| Provided records |
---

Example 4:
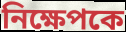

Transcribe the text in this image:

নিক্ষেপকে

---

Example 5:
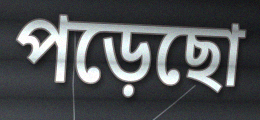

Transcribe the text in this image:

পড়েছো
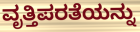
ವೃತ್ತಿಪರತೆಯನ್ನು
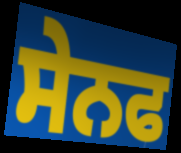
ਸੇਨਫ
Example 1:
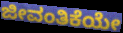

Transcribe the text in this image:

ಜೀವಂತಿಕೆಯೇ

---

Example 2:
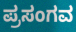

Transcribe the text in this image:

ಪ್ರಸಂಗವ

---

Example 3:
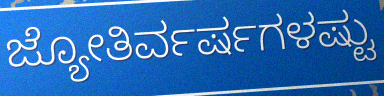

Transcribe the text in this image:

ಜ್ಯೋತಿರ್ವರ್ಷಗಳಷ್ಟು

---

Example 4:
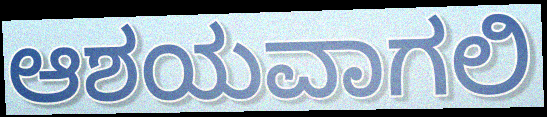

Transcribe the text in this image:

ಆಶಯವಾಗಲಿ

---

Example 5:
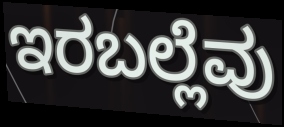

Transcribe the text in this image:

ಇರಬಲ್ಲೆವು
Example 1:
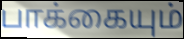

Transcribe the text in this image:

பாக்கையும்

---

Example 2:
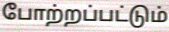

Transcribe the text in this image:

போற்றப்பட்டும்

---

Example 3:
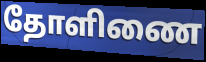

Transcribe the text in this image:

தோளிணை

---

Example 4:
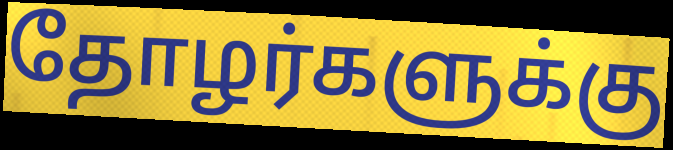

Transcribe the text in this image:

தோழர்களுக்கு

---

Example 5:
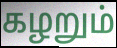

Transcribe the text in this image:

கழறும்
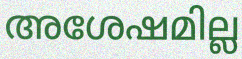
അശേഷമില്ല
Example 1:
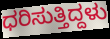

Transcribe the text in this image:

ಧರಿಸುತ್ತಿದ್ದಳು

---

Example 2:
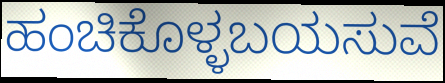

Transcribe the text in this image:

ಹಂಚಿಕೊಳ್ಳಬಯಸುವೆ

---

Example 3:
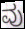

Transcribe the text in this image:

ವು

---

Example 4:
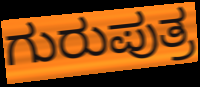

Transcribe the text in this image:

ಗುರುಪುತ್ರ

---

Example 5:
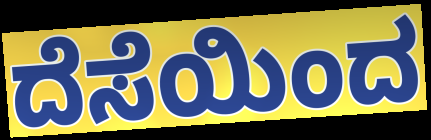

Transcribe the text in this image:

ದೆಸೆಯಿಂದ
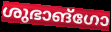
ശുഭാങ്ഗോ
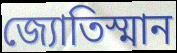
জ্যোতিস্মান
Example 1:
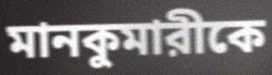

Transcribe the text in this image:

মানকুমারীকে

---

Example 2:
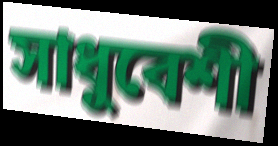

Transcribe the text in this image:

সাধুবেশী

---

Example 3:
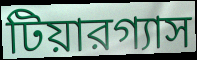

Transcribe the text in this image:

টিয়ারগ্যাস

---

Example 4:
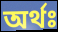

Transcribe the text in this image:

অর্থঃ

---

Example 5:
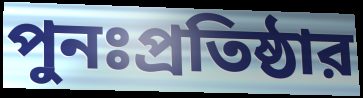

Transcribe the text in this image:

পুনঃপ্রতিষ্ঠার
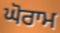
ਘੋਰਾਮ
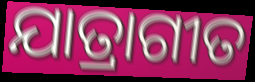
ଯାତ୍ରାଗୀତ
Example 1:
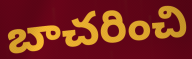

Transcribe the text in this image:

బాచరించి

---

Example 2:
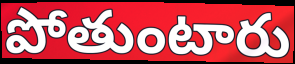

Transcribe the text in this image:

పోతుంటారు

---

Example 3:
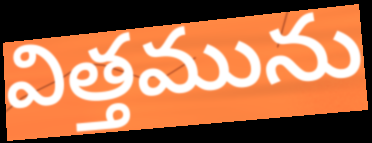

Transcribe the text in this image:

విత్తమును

| Exercise directions |
Please edit the part of the listing that opens with its first line and closes with the line containing "ಹಂಚಿಕೊಳ್ಳಬಯಸುವೆ" by changing every "Transcribe the text in this image:" to "Write out the word shown in this image:" and keeping everything else the same. Give back only that part, without the pictures.

| Output of the task |
---

Example 4:

Write out the word shown in this image:

নিক্ষেপকে

---

Example 5:

Write out the word shown in this image:

পড়েছো
ವೃತ್ತಿಪರತೆಯನ್ನು
ਸੇਨਫ
Example 1:

Write out the word shown in this image:

ಜೀವಂತಿಕೆಯೇ

---

Example 2:

Write out the word shown in this image:

ಪ್ರಸಂಗವ

---

Example 3:

Write out the word shown in this image:

ಜ್ಯೋತಿರ್ವರ್ಷಗಳಷ್ಟು

---

Example 4:

Write out the word shown in this image:

ಆಶಯವಾಗಲಿ

---

Example 5:

Write out the word shown in this image:

ಇರಬಲ್ಲೆವು
Example 1:

Write out the word shown in this image:

பாக்கையும்

---

Example 2:

Write out the word shown in this image:

போற்றப்பட்டும்

---

Example 3:

Write out the word shown in this image:

தோளிணை

---

Example 4:

Write out the word shown in this image:

தோழர்களுக்கு

---

Example 5:

Write out the word shown in this image:

கழறும்
അശേഷമില്ല
Example 1:

Write out the word shown in this image:

ಧರಿಸುತ್ತಿದ್ದಳು

---

Example 2:

Write out the word shown in this image:

ಹಂಚಿಕೊಳ್ಳಬಯಸುವೆ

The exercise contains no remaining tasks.